-------- Provided passage
On the day of Toast’s IPO, the company held a market cap of ~$30B. Today, it sits closer to $25B. For its time on the public markets, the company has traded at about a 20–30x multiple. That kind of premium multiple puts the company squarely between other high-growth SaaS companies.
Creating a $1B business is a hard feat in technology, especially one selling software — there just aren’t that many of them that make it to that scale, let alone to do it in just 10 years. The challenge, however, is that Toast is hardly a software company.
“Financial technology solutions” (integrated payment processing) makes up about 80% of the revenue and unfortunately, the margins of this business are notably lower than traditional SaaS businesses. In fact this service yields only a ~20% profit margin compared to the ~70–80% margins expected of SaaS businesses. As far as some comparisons go, Shopify also profits from integrated payment processing on top of a software platform, but their margin for this service sits closer to 40%. Square, a direct competitor, holds a similar 40% margin too.
The SaaS part of Toast’s business is notably higher margin at 60%, but is still remarkably lower than Shopify’s 80% or that of most other SaaS companies. Also, Shopify’s subscription revenue makes up about 1/3 of the company’s revenue. Toast’s subscription revenue was only $100M in 2020, or ~12% of revenue.
Their other main revenue stream comes from hardware sales. Toast loses 25% on their Hardware revenue. $65M in revenue to $85M in COGS in 2020. This is obviously the lowest margin part of their business but taking a net loss here actually makes strategic sense as they maneuver market penetration and customer acquisition. This is very similar to Square’s approach to GTM expansion too.
Given how the company actually makes money, and its subsequently depressed profit margins which through June 2021 were 21.5%, it’s far-fetched to consider this a SaaS business. Even amongst integrated payment processing software providers, their comparably lower margins are relatively unsurprising. With low-margin customers (restaurants), it’s understandable that Toast also yields lower margins.
----------------
-------- Data excerpts
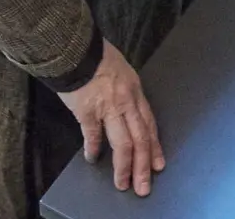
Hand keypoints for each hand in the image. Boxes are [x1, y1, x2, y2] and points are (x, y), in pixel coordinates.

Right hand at [58, 41, 163, 196]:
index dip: (154, 147)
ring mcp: (108, 108)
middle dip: (143, 165)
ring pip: (123, 143)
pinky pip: (94, 135)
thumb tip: (126, 112)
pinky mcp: (87, 111)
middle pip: (140, 139)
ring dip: (124, 166)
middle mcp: (127, 102)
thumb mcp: (123, 72)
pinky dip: (94, 149)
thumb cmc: (98, 57)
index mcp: (136, 92)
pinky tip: (94, 160)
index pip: (149, 125)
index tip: (158, 164)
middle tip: (144, 185)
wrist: (77, 49)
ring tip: (123, 183)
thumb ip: (127, 93)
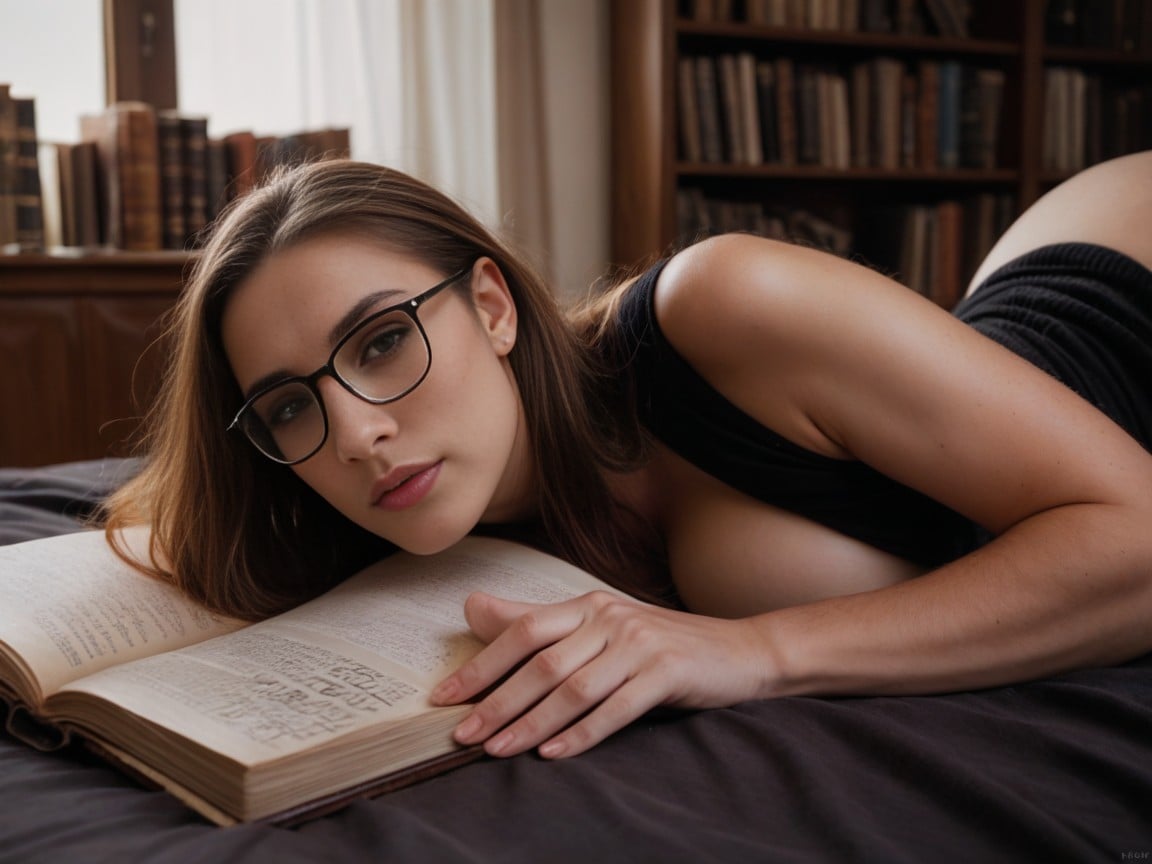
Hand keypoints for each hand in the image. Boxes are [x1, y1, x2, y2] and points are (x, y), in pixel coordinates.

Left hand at [429, 590, 770, 758]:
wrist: (739, 651)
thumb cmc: (659, 645)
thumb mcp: (599, 627)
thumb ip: (538, 622)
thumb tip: (471, 607)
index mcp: (587, 604)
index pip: (522, 631)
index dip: (480, 665)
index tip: (443, 697)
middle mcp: (609, 617)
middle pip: (540, 663)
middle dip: (496, 702)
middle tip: (461, 736)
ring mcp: (638, 643)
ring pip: (572, 689)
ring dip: (530, 723)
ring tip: (496, 751)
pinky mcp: (665, 672)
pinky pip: (614, 708)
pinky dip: (581, 734)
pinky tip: (552, 754)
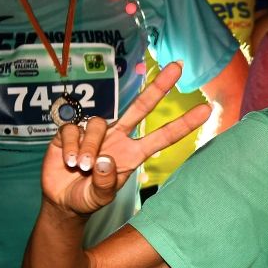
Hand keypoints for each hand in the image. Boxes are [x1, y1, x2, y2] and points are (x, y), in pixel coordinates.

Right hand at [40, 61, 207, 215]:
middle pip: (140, 106)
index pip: (162, 137)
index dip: (183, 124)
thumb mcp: (100, 197)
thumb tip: (104, 160)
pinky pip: (72, 130)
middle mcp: (117, 138)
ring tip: (82, 167)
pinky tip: (68, 161)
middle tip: (177, 66)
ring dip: (90, 146)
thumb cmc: (87, 197)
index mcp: (132, 154)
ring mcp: (95, 132)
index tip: (205, 110)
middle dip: (159, 87)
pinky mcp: (71, 131)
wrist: (61, 200)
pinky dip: (71, 147)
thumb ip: (104, 183)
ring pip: (98, 123)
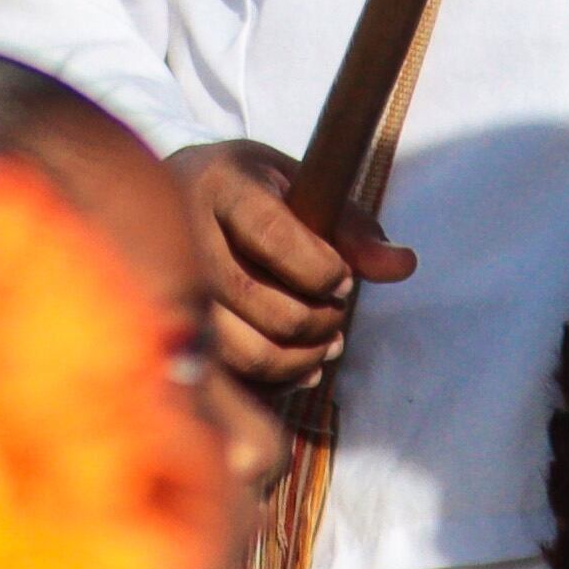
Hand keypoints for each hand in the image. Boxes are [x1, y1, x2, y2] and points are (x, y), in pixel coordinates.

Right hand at [173, 139, 415, 393]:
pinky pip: (222, 377)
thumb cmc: (254, 193)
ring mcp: (165, 285)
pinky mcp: (165, 328)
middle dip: (316, 319)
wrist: (173, 197)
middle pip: (255, 298)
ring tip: (326, 344)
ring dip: (298, 357)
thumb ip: (354, 227)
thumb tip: (403, 266)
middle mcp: (181, 232)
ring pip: (237, 347)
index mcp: (221, 184)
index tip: (342, 281)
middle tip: (336, 314)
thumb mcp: (303, 187)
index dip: (321, 269)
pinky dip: (273, 383)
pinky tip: (299, 368)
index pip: (275, 236)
----------------
Task details: Can you reproduce the Toast passage verbatim, starting with "Their other main" and going on through "GTM expansion too."?

Exercise output:
Their other main revenue stream comes from hardware sales. Toast loses 25% on their Hardware revenue. $65M in revenue to $85M in COGS in 2020. This is obviously the lowest margin part of their business but taking a net loss here actually makes strategic sense as they maneuver market penetration and customer acquisition. This is very similar to Square’s approach to GTM expansion too.